BMR: This year, we will do about Rs.400 crore of exports. But in FY2016, exports are likely to fall. We get export orders only when our country places a large defence order. So, the ride is bound to be bumpy. It’s just the nature of the business, something we can’t control.  

 

"Margins are lower in exports since it involves only manufacturing, not development"

 

TDB: What are some of the big opportunities for your company?

BMR: We should get large orders if and when India’s multi-billion dollar deal to buy 126 Rafale combat aircraft is closed. A good aspect of the deal is that they have accepted a 50% offset obligation.

TDB: When a big order comes, is funding an issue?

BMR: No, funding is not an issue at all, although it might become an issue if many large opportunities come together. At the same time, the new government is seriously looking at indigenous equipment. So, I expect more indigenous opportunities to open up for us. 

TDB: How does the recent decision to hike foreign direct investment (FDI) in defence to 49% affect you?

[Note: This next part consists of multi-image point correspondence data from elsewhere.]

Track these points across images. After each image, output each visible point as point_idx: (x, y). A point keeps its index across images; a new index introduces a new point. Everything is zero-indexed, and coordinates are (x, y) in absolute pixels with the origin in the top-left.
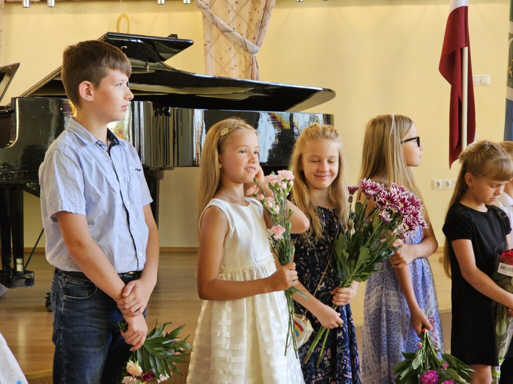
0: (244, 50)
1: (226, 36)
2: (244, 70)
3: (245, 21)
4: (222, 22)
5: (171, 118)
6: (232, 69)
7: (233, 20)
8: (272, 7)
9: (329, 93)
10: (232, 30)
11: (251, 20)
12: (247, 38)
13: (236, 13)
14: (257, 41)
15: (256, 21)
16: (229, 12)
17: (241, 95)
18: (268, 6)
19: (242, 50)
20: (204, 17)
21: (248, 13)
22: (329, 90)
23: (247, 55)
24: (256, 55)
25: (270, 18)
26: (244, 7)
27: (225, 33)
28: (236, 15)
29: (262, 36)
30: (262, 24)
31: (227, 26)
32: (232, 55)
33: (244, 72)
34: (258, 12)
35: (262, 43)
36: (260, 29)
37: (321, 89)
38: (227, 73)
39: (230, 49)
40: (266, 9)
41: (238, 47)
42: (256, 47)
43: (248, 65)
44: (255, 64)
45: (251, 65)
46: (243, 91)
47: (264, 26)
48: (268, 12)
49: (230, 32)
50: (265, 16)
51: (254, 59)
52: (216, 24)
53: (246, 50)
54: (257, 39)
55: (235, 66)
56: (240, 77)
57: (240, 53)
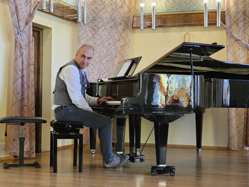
1: (238, 43)
2: (247, 59)
3: (247, 35)
4: (236, 36)
5: (212, 84)
6: (241, 59)
7: (241, 35)
16: (240, 31)
17: (245, 72)
19: (246, 49)
20: (227, 33)
26: (247, 28)
27: (237, 41)
28: (243, 32)
31: (238, 38)
32: (241, 52)
33: (246, 61)
38: (238, 61)
39: (240, 49)
41: (243, 48)
43: (248, 57)
46: (247, 70)
49: (240, 40)
52: (233, 37)
53: (248, 49)
55: (242, 57)
56: (245, 63)
57: (245, 51)
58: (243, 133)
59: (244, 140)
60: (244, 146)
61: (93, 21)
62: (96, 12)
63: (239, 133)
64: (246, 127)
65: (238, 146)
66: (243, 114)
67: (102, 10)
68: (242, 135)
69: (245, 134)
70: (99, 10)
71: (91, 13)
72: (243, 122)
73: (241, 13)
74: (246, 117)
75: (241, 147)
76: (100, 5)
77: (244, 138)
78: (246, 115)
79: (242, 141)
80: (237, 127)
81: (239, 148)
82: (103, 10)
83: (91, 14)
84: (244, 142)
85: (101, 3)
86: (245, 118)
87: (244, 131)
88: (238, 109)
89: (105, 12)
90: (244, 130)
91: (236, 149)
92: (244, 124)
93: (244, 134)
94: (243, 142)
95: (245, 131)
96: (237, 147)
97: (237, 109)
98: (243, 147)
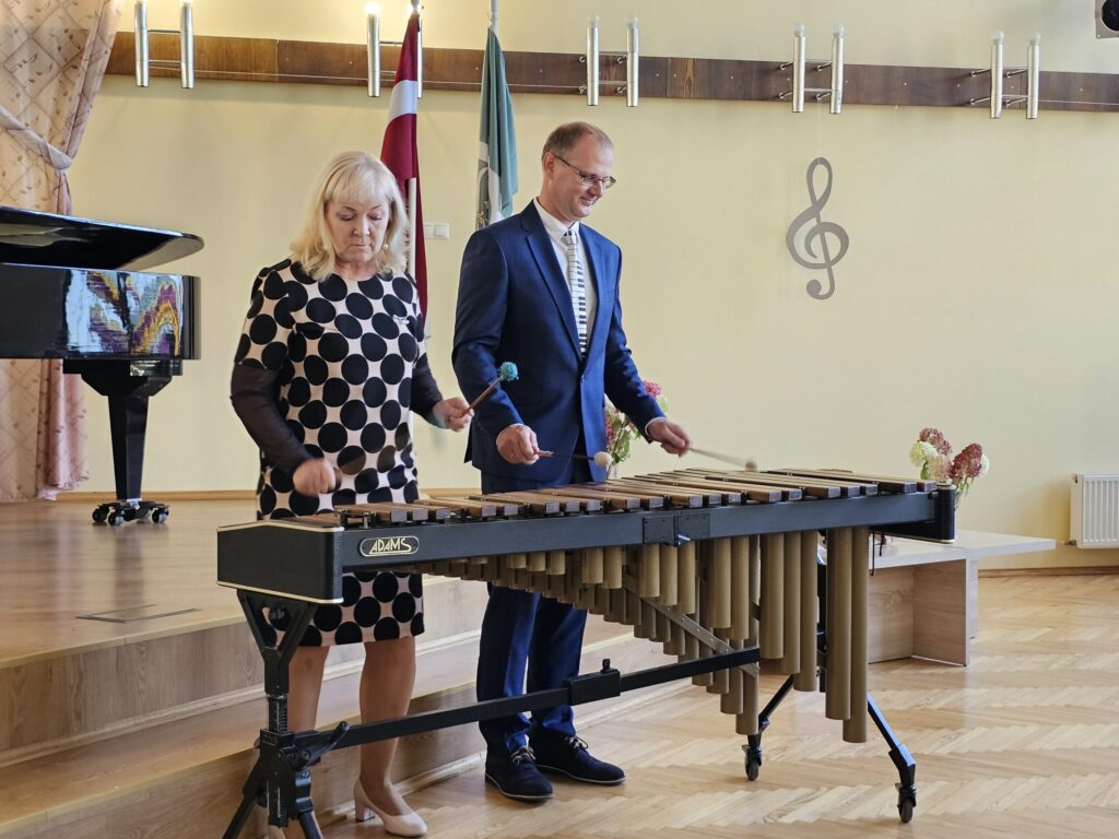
0: (46, 162)
1: (13, 137)
2: (44, 195)
3: (45, 112)
4: (6, 113)
6: (24, 193)
7: (24, 110)
8: (94, 93)
9: (193, 242)
10: (23, 126)
11: (58, 112)
12: (50, 142)
13: (31, 98)
14: (68, 147)
15: (65, 113)
16: (18, 96)
17: (40, 238)
18: (86, 91)
19: (41, 162)
21: (51, 100)
22: (194, 237)
23: (51, 170)
24: (66, 171)
25: (92, 111)
26: (44, 91)
28: (31, 103)
29: (77, 141)
30: (76, 121)
31: (15, 121)
32: (24, 170)
33: (44, 199)
34: (70, 100)
35: (76, 152)
36: (74, 127)
37: (180, 235)
38: (15, 200)
39: (20, 159)
40: (84, 95)
41: (34, 156)
42: (66, 159)
43: (52, 189)
44: (65, 186)
45: (58, 187)
46: (43, 233)
47: (79, 124)
48: (87, 100)
49: (20, 129)
50: (82, 107)
51: (63, 178)
53: (48, 161)
54: (67, 144)
55: (30, 188)
56: (38, 207)
57: (37, 165)
58: (38, 442)
59: (38, 466)
60: (41, 485)
63: (21, 443)
64: (47, 423)
65: (19, 488)
66: (35, 381)
68: (34, 452)
69: (42, 447)
72: (36, 405)
73: (23, 37)
74: (45, 390)
75: (30, 489)
77: (41, 461)
78: (45, 383)
79: (32, 469)
80: (16, 426)
81: (25, 495)
84: (41, 474)
86: (41, 393)
87: (38, 438)
88: (20, 362)
90: (39, 433)
91: (12, 497)
92: (40, 412)
93: (38, 449)
94: (36, 472)
95: (42, 436)
96: (15, 491)
97: (13, 364)
98: (37, 490)
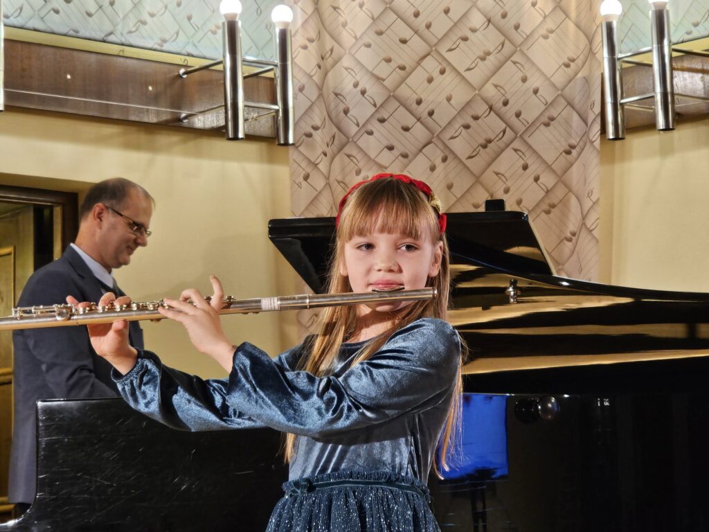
61: (375, 126)
62: (384, 80)
67: (418, 63)
70: (403, 68)
71: (359, 88)
76: (404, 42)
82: (424, 63)
83: (363, 93)
85: (407, 33)
89: (436, 74)
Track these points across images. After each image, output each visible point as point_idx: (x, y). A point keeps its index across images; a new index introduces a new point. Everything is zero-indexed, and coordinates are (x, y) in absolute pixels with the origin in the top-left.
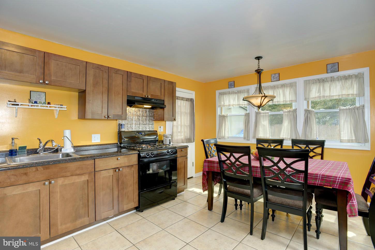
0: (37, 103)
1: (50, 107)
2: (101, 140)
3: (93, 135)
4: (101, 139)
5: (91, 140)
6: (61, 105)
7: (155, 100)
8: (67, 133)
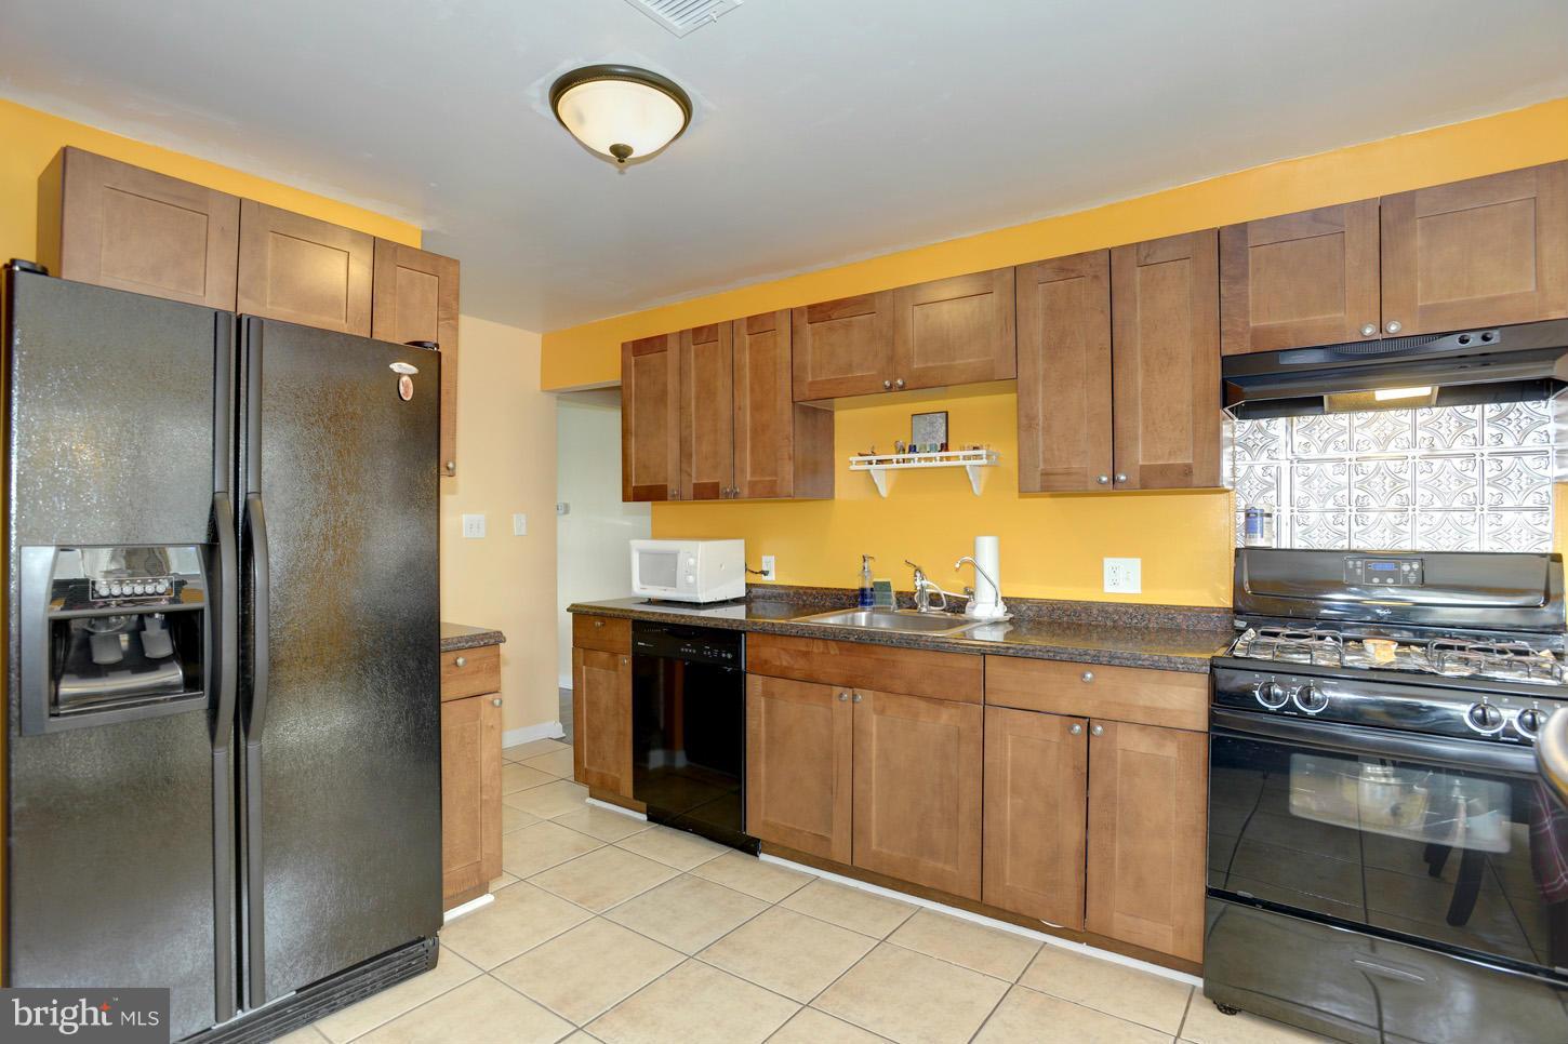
0: (915, 451)
1: (948, 459)
2: (1144, 586)
3: (1109, 563)
4: (1147, 581)
5: (1102, 586)
6: (975, 448)
7: (1463, 341)
8: (987, 551)
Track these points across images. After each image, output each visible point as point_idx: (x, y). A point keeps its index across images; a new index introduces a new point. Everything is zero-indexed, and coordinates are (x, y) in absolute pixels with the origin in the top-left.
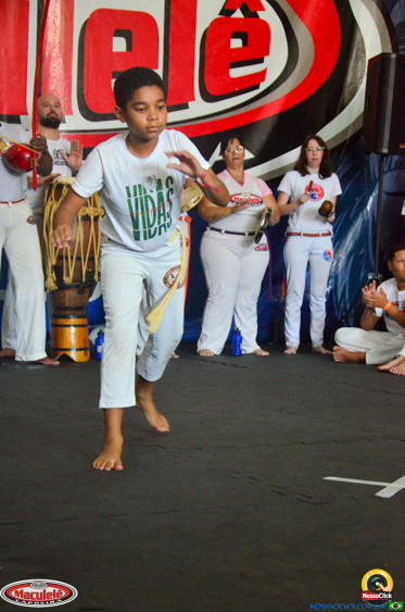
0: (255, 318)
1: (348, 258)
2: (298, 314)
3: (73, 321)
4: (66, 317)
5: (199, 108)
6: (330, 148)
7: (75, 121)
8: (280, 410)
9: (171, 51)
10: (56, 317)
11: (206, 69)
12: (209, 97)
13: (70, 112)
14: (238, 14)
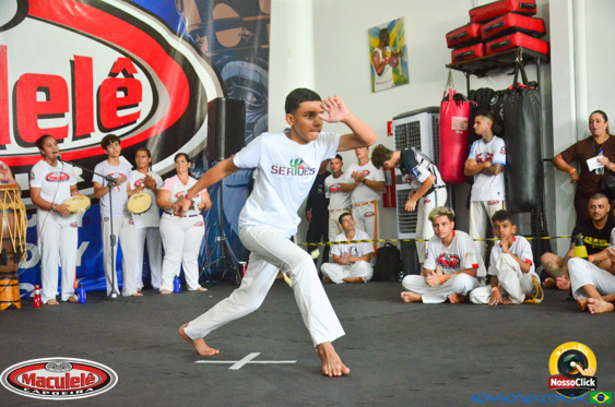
5: (97, 136)
9: (77, 101)
12: (104, 129)
13: (10, 142)
14: (121, 76)
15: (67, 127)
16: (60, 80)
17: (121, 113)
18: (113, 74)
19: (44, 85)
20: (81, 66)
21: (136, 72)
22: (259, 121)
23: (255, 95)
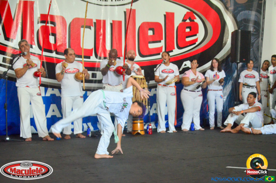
0: (199, 118)
1: (227, 97)
2: (214, 117)
3: (139, 121)
4: (137, 120)
5: (176, 52)
6: (220, 61)
7: (138, 58)
8: (209, 146)
9: (167, 34)
10: (134, 120)
11: (178, 39)
12: (179, 48)
13: (136, 55)
14: (188, 21)
15: (162, 47)
16: (159, 25)
17: (188, 40)
18: (184, 20)
19: (152, 27)
20: (169, 17)
21: (195, 18)
22: (256, 42)
23: (254, 28)
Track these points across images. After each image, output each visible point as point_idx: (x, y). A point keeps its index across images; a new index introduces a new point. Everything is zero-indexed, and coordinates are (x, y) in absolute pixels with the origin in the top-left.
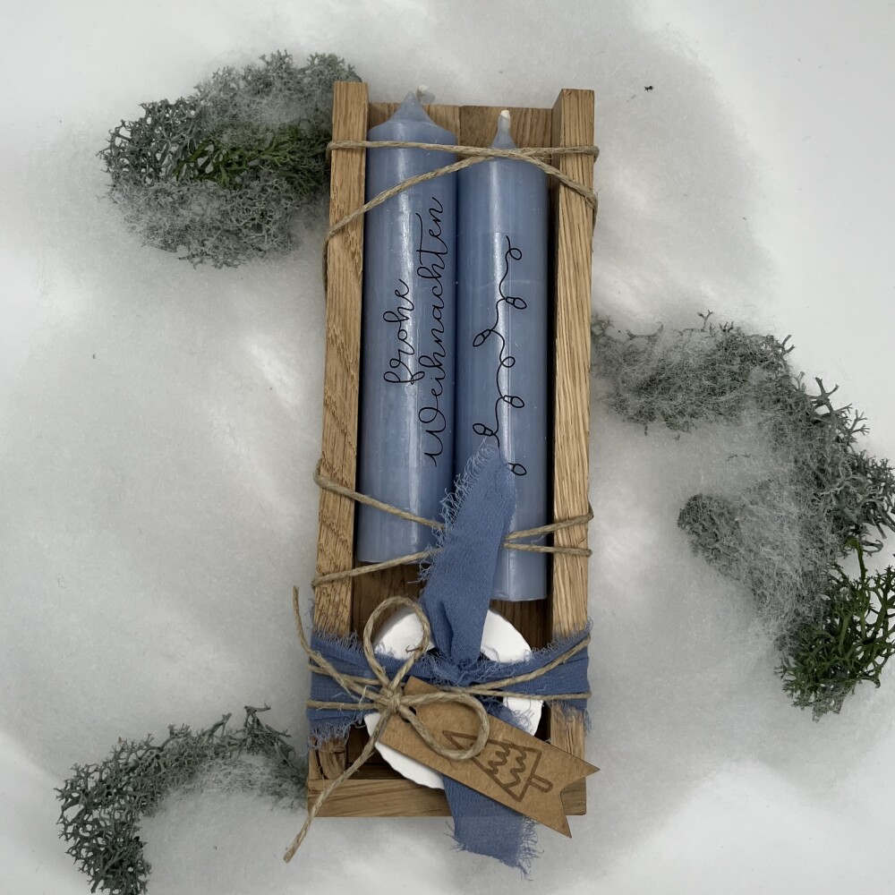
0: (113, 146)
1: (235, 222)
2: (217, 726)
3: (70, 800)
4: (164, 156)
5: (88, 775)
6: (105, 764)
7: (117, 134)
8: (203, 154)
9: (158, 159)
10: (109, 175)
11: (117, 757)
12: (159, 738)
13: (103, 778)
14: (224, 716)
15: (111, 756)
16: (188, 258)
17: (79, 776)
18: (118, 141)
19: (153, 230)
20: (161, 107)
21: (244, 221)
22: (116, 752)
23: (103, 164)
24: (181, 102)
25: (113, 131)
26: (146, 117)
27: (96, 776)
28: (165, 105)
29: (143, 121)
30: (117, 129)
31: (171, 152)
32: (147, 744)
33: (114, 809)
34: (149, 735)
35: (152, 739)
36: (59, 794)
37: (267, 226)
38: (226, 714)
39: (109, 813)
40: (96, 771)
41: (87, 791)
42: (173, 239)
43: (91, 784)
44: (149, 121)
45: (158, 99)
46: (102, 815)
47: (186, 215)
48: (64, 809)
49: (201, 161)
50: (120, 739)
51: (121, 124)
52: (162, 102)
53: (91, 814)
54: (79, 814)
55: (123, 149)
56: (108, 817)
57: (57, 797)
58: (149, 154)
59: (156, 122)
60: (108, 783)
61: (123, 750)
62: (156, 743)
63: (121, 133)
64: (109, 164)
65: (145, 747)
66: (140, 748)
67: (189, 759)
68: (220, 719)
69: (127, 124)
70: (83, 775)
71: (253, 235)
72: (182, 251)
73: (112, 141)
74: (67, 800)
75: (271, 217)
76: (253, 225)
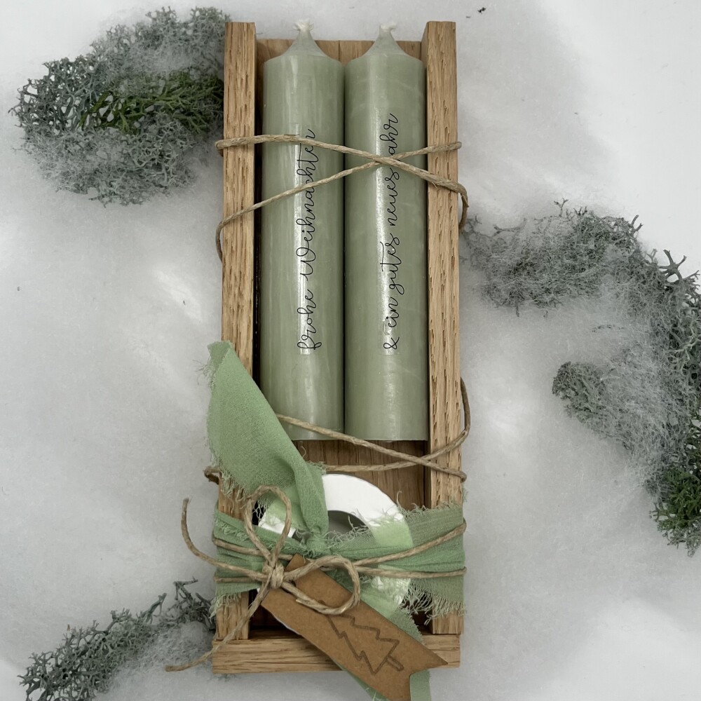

BMR: More FDI in the sector will see more system manufacturers setting up shop in India. This will give us a larger customer base. The Tatas, Mahindras and L&Ts are all aspiring to enter the defence sector and will, most likely, create more clients for us.

TDB: Lastly, how has been the journey so far. Are you content with what you have achieved since Astra Microwave came into being in 1991?

BMR: I joined DRDO in 1974 and continued for 10 years. Thereafter, I moved to the private sector. In the early 1990s, I realised there was a lot of demand for microwave sub-systems and components since the communication sector was taking off. So, I, along with 4-5 of my ex-colleagues, started the company. Till 1998 we survived in the telecom industry, but later shifted focus to DRDO. Even in the defence sector, we survived only on R&D orders from DRDO till about 2006. Only since 2007, have we started seeing production orders.